Step two – once the threat has subsided, take stock
of your situation. The threat of suicide is a threat of violence. Unless
you want to be in a violent relationship, you need to quickly accept
that the partnership is unworkable and that failure to terminate it at
this point will result in an escalation of violence. I have spoken to a
number of people who have left abusive relationships and almost all of
them said that the suicide card was played more than once. Repeated
threats are so common that it is safe to conclude that unless the
situation changes (the abuser gets therapy or the victim ends all
contact with the abuser) the suicide card will be played again. While I
believe that therapy can definitely help an abuser identify the cause of
their actions, they need to seek the help spontaneously and NOT as a
condition of reconciliation.
Step three – tell someone you respect about what has
happened. This will give you a chance to say it out loud which will
often shed a new objective light on what has happened – saying it out
loud to a parent, sibling or close friend makes the thing real and moves
it away from seeming like some mental movie scene that we tend
experience traumatic things as. Telling someone else about it will make
returning to the abusive situation more challenging because you may end
up feeling kind of dumb for even considering it. It is also a way for
you to ask for help from them. People who love you want the best for
you, and they’ll be able to remain more objective about the whole
situation as they are not emotionally involved in it. Just make sure
that you confide in someone who isn’t themselves a toxic or abusive
person.
Step four – change your mind set. Given that most
abusers do NOT seek therapy spontaneously, which is a condition for it
to be effective, you need to accept that the abuser will not change;
some do but the number is so low that to believe you are with one of the
people who will isn’t realistic, particularly after they have
threatened to commit suicide. You also need to accept that you give them
the power because you care about them. Put these two conditions
together and it should be evident that the situation is not workable
EVER. You get the power back by taking it back. My opinion here is that
the best way to take back the power when someone plays the suicide card
is to consider, in your head, that they have been successful in their
threat and that they are no longer alive. Action on this and stop
talking to dead people. Ignore them, if you have to talk to them do not
allow the conversations to last very long and do not answer their
questions when they ask “why” because, again, these are not the types of
questions you usually get from people who are dead. By engaging them
again, you give them the power to hurt you and make no mistake about it,
if you let them back into your life, THEY WILL HURT YOU AGAIN because
that is how they interact with their world. It happens that someone will
play the suicide card in their early 20’s and again in their early 30’s
so do not fool yourself into believing that they will change.
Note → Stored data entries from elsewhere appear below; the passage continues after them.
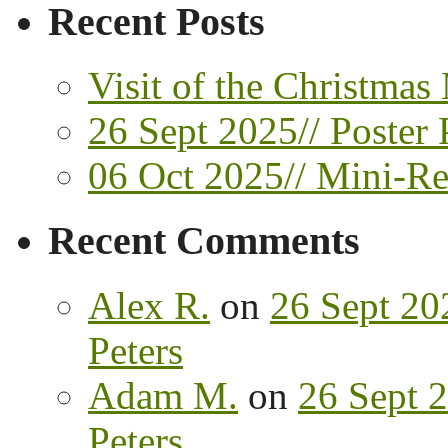
Recent Posts
Visit of the Christmas
26 Sept 2025// Poster 
06 Oct 2025// Mini-Ret
Recent Comments
Alex R.
on
26 Sept 202
Peters
Adam M.
on
26 Sept 2
Peters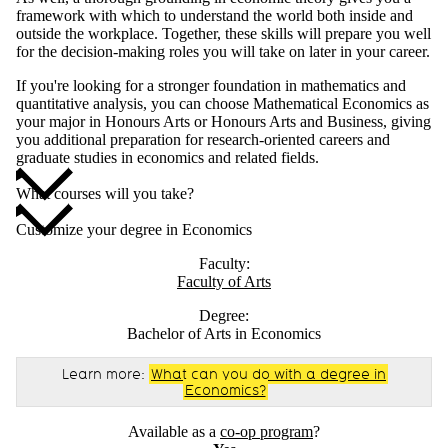
framework with which to understand the world both inside and
outside the workplace. Together, these skills will prepare you well
for the decision-making roles you will take on later in your career.
If you're looking for a stronger foundation in mathematics and
quantitative analysis, you can choose Mathematical Economics as
your major in Honours Arts or Honours Arts and Business, giving
you additional preparation for research-oriented careers and
graduate studies in economics and related fields.
What courses will you take?
Customize your degree in Economics
Faculty:
Faculty of Arts
Degree:
Bachelor of Arts in Economics
Learn more:
What can you do with a degree in
Economics?
Available as a
co-op program
?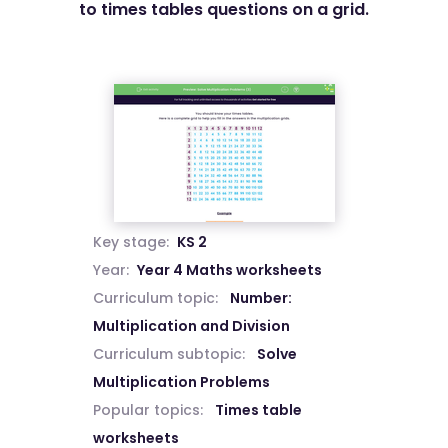
to times tables questions on a grid.
Key stage:
KS 2
Year:
Year 4 Maths worksheets
Curriculum topic:
Number:
Multiplication and Division
Curriculum subtopic:
Solve
Multiplication Problems
Popular topics:
Times table
worksheets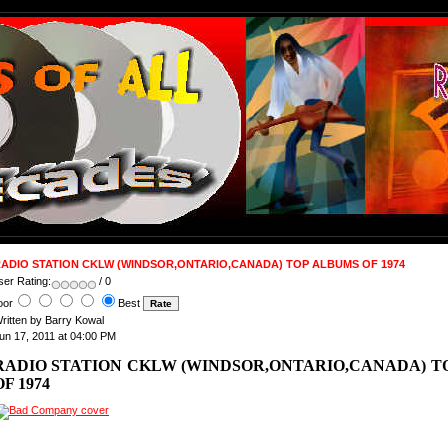
ADIO STATION CKLW (WINDSOR,ONTARIO,CANADA) TOP ALBUMS OF 1974
ser Rating:
/ 0
oor
Best
ritten by Barry Kowal
un 17, 2011 at 04:00 PM
RADIO STATION CKLW (WINDSOR,ONTARIO,CANADA) T
OF 1974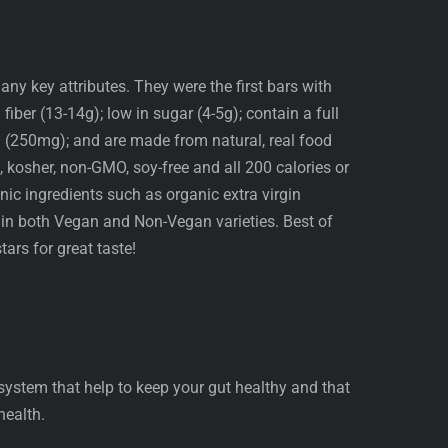
any key attributes. They were the first bars with
 fiber (13-14g); low in sugar (4-5g); contain a full
 (250mg); and are made from natural, real food
e, kosher, non-GMO, soy-free and all 200 calories or
ic ingredients such as organic extra virgin
 in both Vegan and Non-Vegan varieties. Best of
tars for great taste!
 system that help to keep your gut healthy and that
health.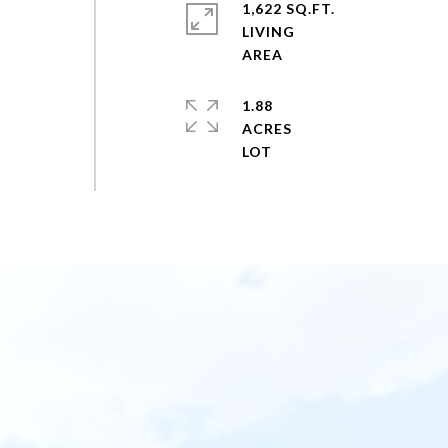
1,622 SQ.FT.
LIVING
1.88
ACRES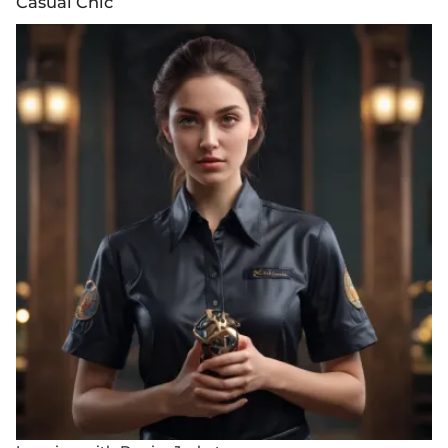
Casual Chic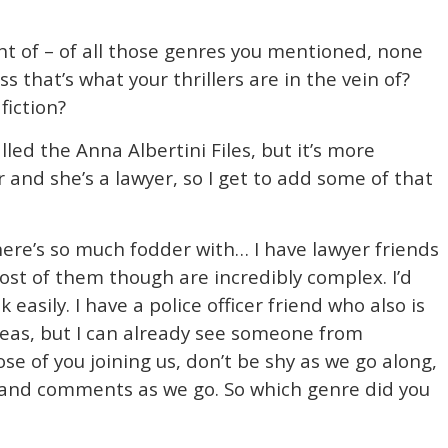
t of – of all those genres you mentioned, none
ess that’s what your thrillers are in the vein of?
fiction?
alled the Anna Albertini Files, but it’s more
and she’s a lawyer, so I get to add some of that
there’s so much fodder with… I have lawyer friends
ost of them though are incredibly complex. I’d
 easily. I have a police officer friend who also is
 ideas, but I can already see someone from
se of you joining us, don’t be shy as we go along,
s and comments as we go. So which genre did you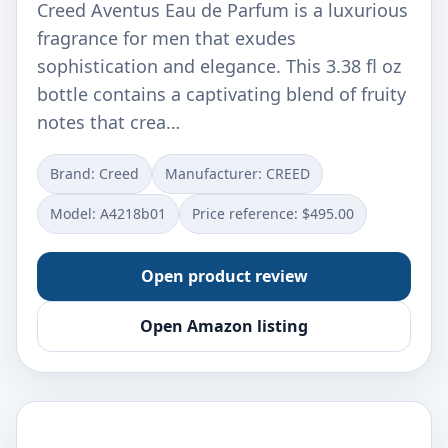
Creed Aventus Eau de Parfum is a luxurious
fragrance for men that exudes
sophistication and elegance. This 3.38 fl oz
bottle contains a captivating blend of fruity
notes that crea…
Brand: Creed
Manufacturer: CREED
Model: A4218b01
Price reference: $495.00
Open product review
Open Amazon listing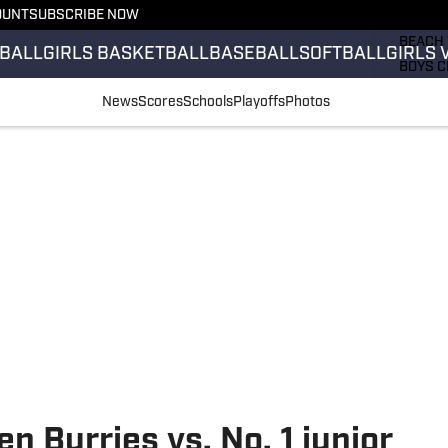
OUNT
SUBSCRIBE NOW
GIRLS 
BEACH 
BALL
GIRLS BASKETBALL
BASEBALL
SOFTBALL
GIRLS 
BOYS C
GIRLS 
News
Scores
Schools
Playoffs
Photos
COUNT
FIELD 
FLAG F
FOOTB
n Burries vs. No. 1 junior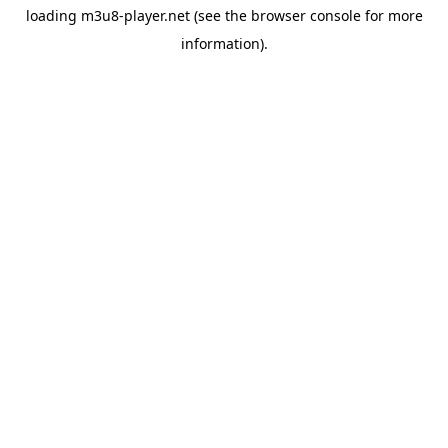
loading
m3u8-player.net
(see the
browser console
for more
information).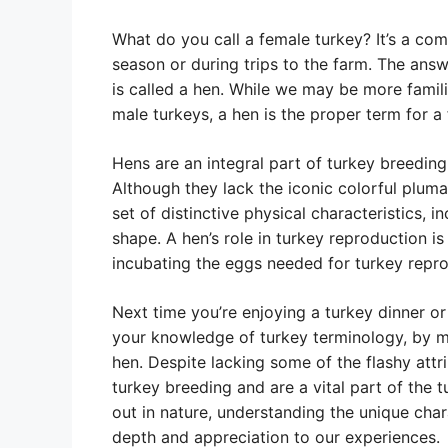
What do you call a female turkey? It’s a co
season or during trips to the farm. The ans
is called a hen. While we may be more famil
male turkeys, a hen is the proper term for a
Hens are an integral part of turkey breeding
Although they lack the iconic colorful plum
set of distinctive physical characteristics,
shape. A hen’s role in turkey reproduction is
incubating the eggs needed for turkey repro
Next time you’re enjoying a turkey dinner or
your knowledge of turkey terminology, by m
hen. Despite lacking some of the flashy attri
turkey breeding and are a vital part of the 
out in nature, understanding the unique cha
depth and appreciation to our experiences.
Step five – take a long time to process EVERYTHING
that has happened. There is a pattern to it and you must identify it. It
isn’t enough to say “I’m not going to let that happen again” because
you were powerless to stop it in the first place as you enabled the
persons behavior by staying with them – playing the suicide card is not
usually the first attempt at manipulation. You NEED to be able to
observe this type of behavior very early on to prevent entering into an
abusive relationship.
Step six – when you start to date again, or get into
a relationship, LEAVE IMMEDIATELY if the manipulation starts.
Controlling your partners actions is rarely appropriate and until an
abuser sees their behavior as inappropriate, makes the decision to
change it and follows through on making the changes permanent, they are
useless to you and will drain you of your will to care about people.
They have a major problem, don’t make it yours by allowing them to treat
you like garbage.
If someone tells you that they are going to kill themselves because
of something you have done, try to see the immediate crisis resolved.
Once they have calmed down, get away from them and pretend they have
died. They may never do it, but if they do, you need to make sure it
doesn’t have a huge negative impact on you because murdering yourself
has nothing to do with other people.